Dataset items
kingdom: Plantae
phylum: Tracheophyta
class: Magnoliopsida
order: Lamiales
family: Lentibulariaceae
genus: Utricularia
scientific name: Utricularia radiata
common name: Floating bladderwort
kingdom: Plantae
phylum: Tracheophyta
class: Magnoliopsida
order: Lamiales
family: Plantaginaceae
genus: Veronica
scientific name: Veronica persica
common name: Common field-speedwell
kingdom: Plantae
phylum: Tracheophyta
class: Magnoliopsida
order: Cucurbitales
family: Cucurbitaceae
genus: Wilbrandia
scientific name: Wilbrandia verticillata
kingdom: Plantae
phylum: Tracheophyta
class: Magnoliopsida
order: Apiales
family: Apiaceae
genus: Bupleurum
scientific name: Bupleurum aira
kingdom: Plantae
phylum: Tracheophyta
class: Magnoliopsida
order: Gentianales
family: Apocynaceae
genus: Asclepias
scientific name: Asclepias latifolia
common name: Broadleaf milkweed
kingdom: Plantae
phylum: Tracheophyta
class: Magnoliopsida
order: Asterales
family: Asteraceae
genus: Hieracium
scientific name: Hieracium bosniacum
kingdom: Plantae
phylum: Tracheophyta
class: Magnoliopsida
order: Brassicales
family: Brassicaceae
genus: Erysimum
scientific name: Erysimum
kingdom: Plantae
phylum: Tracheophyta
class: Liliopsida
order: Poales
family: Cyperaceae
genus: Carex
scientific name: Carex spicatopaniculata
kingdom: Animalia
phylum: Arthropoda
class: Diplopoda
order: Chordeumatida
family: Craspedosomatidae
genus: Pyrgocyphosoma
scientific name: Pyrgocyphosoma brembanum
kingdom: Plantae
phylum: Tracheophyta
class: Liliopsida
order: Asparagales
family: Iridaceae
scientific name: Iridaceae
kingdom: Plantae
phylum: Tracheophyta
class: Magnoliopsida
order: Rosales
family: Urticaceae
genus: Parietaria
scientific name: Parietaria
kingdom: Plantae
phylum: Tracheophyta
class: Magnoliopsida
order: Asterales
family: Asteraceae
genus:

GOAL: Copy out every line above word for word.

COMPLETED TASK:
kingdom: Plantae
phylum: Tracheophyta
class: Magnoliopsida
order: Lamiales
family: Lentibulariaceae
genus: Utricularia
scientific name: Utricularia radiata
common name: Floating bladderwort
kingdom: Plantae
phylum: Tracheophyta
class: Magnoliopsida
order: Lamiales
family: Plantaginaceae
genus: Veronica
scientific name: Veronica persica
common name: Common field-speedwell
kingdom: Plantae
phylum: Tracheophyta
class: Magnoliopsida
order: Cucurbitales
family: Cucurbitaceae
genus: Wilbrandia
scientific name: Wilbrandia verticillata
kingdom: Plantae
phylum: Tracheophyta
class: Magnoliopsida
order: Apiales
family: Apiaceae
genus: Bupleurum
scientific name: Bupleurum aira
kingdom: Plantae
phylum: Tracheophyta
class: Magnoliopsida
order: Gentianales
family: Apocynaceae
genus: Asclepias
scientific name: Asclepias latifolia
common name: Broadleaf milkweed
kingdom: Plantae
phylum: Tracheophyta
class: Magnoliopsida
order: Asterales
family: Asteraceae
genus: Hieracium
scientific name: Hieracium bosniacum
kingdom: Plantae
phylum: Tracheophyta
class: Magnoliopsida
order: Brassicales
family: Brassicaceae
genus: Erysimum
scientific name: Erysimum
kingdom: Plantae
phylum: Tracheophyta
class: Liliopsida
order: Poales
family: Cyperaceae
genus: Carex
scientific name: Carex spicatopaniculata
kingdom: Animalia
phylum: Arthropoda
class: Diplopoda
order: Chordeumatida
family: Craspedosomatidae
genus: Pyrgocyphosoma
scientific name: Pyrgocyphosoma brembanum
kingdom: Plantae
phylum: Tracheophyta
class: Liliopsida
order: Asparagales
family: Iridaceae
scientific name: Iridaceae
kingdom: Plantae
phylum: Tracheophyta
class: Magnoliopsida
order: Rosales
family: Urticaceae
genus: Parietaria
scientific name: Parietaria
kingdom: Plantae
phylum: Tracheophyta
class: Magnoliopsida
order: Asterales
family: Asteraceae
genus:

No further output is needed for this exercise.